◆ **Задание A**:
Выведите дословно фрагмент текста о лекциях Юркевича между словами «Так рассказывают об» и «государственный наряд ниспровергающего.» включительно.

Так рассказывают об этом деле М. Н. Лонгинов и И. С. Аксаков. В публике, по прочтении их статей, остается впечатление, что г. Юркевич — нечто вроде русского Наполеона III, учреждающего государственный наряд, а неизвестный материалист (или старичок, переодевшийся материалистом) — нечто вроде Орсини, государственный наряд ниспровергающего.
Но не так передает дело какой-то москвич, написавший об этом происшествии статью в «Очерках», блаженной памяти. Он говорит, что 9 марта г. Юркевич, взойдя на кафедру, объявил, что хотел было читать о чувствах, но на днях получил несколько анонимных писем, на которых считает не лишним остановиться. Отрывки из одного письма он действительно прочитал тут же, а из отрывков этих явствовало, что неизвестный не удовлетворен доказательствами профессора против материализма; что профессор не был в состоянии, например, объяснить, почему имеющие поврежденный мозг не мыслят и почему в то же время новорожденные дети, одаренные мозгом, также не могут, однако ж, мыслить. В заключение неизвестный выражал надежду, что г. Юркевич прекратит чтение своих лекций, так как, при подобной слабости доказательств, он может возбудить неудовольствие слушателей, которое, пожалуй, выразится и свистками. Через несколько времени неизвестный напечатал свое письмо к г. Юркевичу; содержание письма действительно согласно с показаниями статьи в «Очерках». В письме говорилось г. Юркевичу: «В ваших лекциях много лжетолкований и нелепостей, для опровержения коих нужно столько же лекций. Чем можете вы оправдать хоть сколько-нибудь ваши цинические отзывы о материалистах? Ничем. Если и материалисты ошибаются, то и вы не свободны от ошибок. Потому имею честь предупредить вас, м. г., если в следующих лекциях вы не оставите цинизм, не будете с достоинством относиться к материалистам, то услышите уже не шиканье, а свистки».

Сохранённые записи из коллекции:

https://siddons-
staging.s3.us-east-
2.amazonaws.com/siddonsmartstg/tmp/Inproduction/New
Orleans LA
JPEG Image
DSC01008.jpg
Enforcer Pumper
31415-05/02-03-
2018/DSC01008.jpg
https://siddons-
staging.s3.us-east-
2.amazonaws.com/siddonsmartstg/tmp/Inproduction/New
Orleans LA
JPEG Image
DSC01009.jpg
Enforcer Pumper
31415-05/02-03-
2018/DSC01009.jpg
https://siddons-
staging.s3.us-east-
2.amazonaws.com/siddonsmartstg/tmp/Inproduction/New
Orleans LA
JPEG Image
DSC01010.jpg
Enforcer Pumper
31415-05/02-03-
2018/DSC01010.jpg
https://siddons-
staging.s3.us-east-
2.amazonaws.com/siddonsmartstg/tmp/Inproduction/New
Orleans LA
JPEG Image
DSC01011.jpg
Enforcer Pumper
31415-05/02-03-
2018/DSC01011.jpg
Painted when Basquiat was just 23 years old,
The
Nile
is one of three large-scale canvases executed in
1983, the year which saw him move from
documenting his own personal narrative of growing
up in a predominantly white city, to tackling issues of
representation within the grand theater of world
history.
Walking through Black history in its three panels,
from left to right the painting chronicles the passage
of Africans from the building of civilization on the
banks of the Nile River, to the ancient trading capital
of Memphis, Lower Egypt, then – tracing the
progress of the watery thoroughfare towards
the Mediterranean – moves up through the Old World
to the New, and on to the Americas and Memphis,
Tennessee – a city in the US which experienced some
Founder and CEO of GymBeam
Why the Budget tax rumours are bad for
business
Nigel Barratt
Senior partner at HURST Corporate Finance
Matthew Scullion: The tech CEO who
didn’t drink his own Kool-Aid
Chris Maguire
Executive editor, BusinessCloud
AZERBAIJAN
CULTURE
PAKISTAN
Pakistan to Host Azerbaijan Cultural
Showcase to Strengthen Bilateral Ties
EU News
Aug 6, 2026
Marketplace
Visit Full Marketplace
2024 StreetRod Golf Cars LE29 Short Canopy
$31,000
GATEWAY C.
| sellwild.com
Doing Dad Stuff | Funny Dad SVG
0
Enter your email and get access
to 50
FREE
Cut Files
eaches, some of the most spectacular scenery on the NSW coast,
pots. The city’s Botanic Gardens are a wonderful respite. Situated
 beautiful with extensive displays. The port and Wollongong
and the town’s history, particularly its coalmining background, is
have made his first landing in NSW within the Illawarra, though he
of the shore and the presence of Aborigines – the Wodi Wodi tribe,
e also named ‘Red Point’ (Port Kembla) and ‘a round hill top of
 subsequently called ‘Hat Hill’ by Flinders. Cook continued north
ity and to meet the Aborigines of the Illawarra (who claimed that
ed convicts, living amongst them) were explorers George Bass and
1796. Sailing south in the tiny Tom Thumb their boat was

◆ **Задание B**:
Превратите строки записей, от самого начала записей до строки, содержащей «2018/DSC01009.jpg», включительно, в JSON-список строк, по одной строке списка на каждую строку записей. Пустые строки пропустите.

◆ **Решение задания A**:
Так рассказывают об этом деле М. Н. Лонгинов и И. С. Аксаков. В публике, по прочтении их статей, остается впечатление, что г. Юркевич — нечто вроде русского Наполеона III, учреждающего государственный наряд, а неизвестный материалист (или старичок, переодевшийся материалистом) — нечто вроде Орсини, государственный наряд ниспровергающего.

◆ **Решение задания B**:
[
  "https://siddons-",
  "staging.s3.us-east-",
  "2.amazonaws.com/siddonsmartstg/tmp/Inproduction/New",
  "Orleans LA",
  "JPEG Image",
  "DSC01008.jpg",
  "Enforcer Pumper",
  "31415-05/02-03-",
  "2018/DSC01008.jpg",
  "https://siddons-",
  "staging.s3.us-east-",
  "2.amazonaws.com/siddonsmartstg/tmp/Inproduction/New",
  "Orleans LA",
  "JPEG Image",
  "DSC01009.jpg",
  "Enforcer Pumper",
  "31415-05/02-03-",
  "2018/DSC01009.jpg"
]